The 'Selfware' Panic Is Missing the Point
Software stocks dropped 15% this week on “selfware” fears. The theory: if Claude Code lets anyone spin up custom tools on demand, why would they pay for pre-built SaaS?
I’ve been building with Claude Code since launch. The panic is both overblown and underblown—just in opposite directions from what the market thinks.
Overblown: Most business software isn’t valuable because it’s hard to code. It’s valuable because of integrations, support, compliance, and the institutional knowledge baked into workflows. A developer can absolutely prompt-engineer a task tracker in an afternoon. They cannot prompt-engineer Salesforce’s ecosystem.

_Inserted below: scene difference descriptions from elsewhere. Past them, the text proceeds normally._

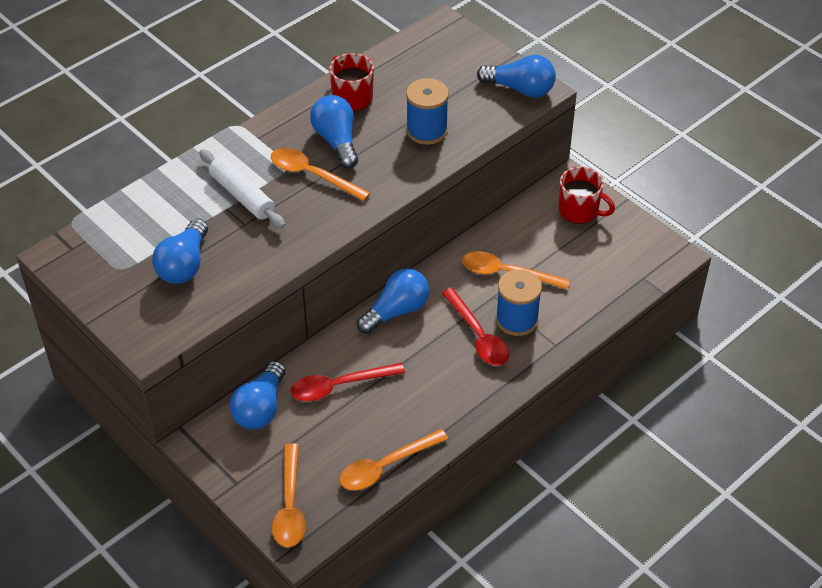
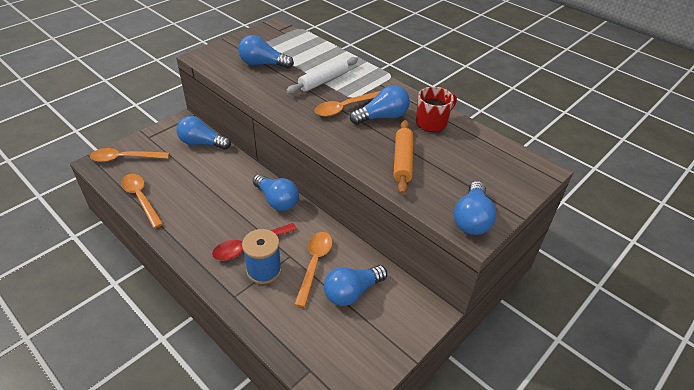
camera: 85 degrees right, 5 degrees down
orange spoon [271,148,370,201] -> orange spoon turned 150 degrees counterclockwise [315,91,380,117]
red spoon [291,363,405,401] -> none
blue spool [406,78,449,145] -> orange rolling pin [393,120,413,194]
red mug [559,167,615,224] -> none
none -> blue light bulb [324,265,387,306]

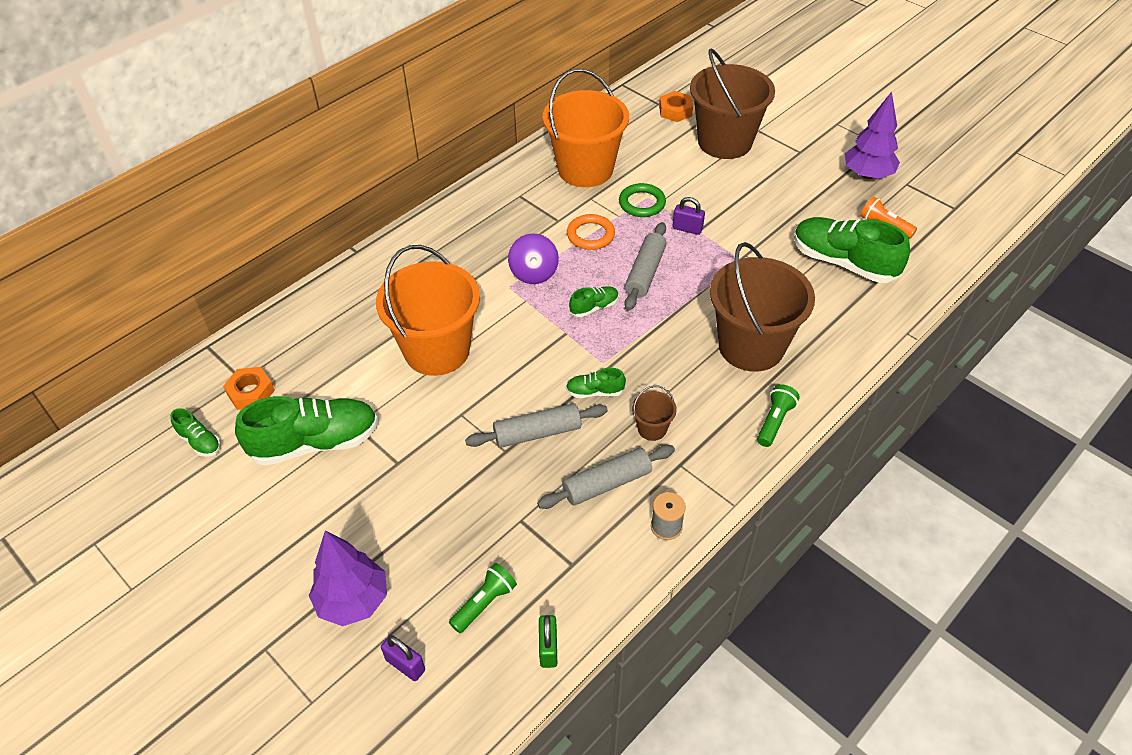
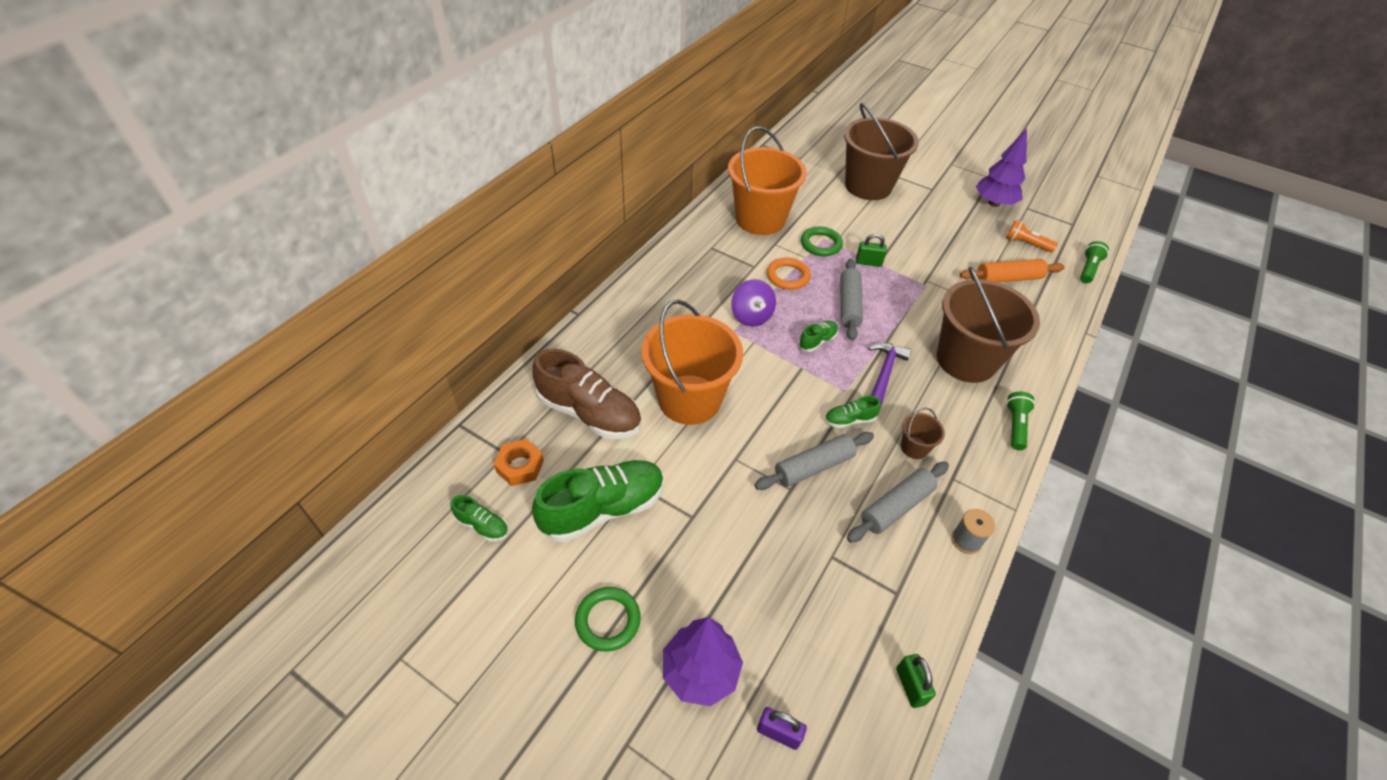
camera: 15 degrees left, 0 degrees up
green flashlight [449,563,517,633] -> green flashlight moved to [1080,241,1109,283]
orange nut [659,91,693,122] -> none
purple padlock [672,197,705,235] -> green padlock [856,234,887,267]
green shoe [794,217,910,283] -> orange rolling pin [960,259,1065,282]
none -> brown shoe [532,349,641,439]
none -> green ring [575,587,641,652]
none -> purple hammer [869,343,912,405]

Underblown: The type of software that’s vulnerable isn’t the enterprise stack. It’s the long tail of $10-50/month tools that do one thing adequately. The screenshot annotation app. The simple scheduling tool. The niche analytics dashboard. These are exactly the things that take 4 hours to build with an AI coding assistant.
The actual disruption is the collapse of the market for adequate-but-not-great tools. If you can spin up “good enough” for free, you’ll only pay for “genuinely excellent.”
SaaS companies should be asking: “Is our product good enough that someone wouldn’t just build a replacement in a weekend?” For a lot of them, the honest answer is uncomfortable.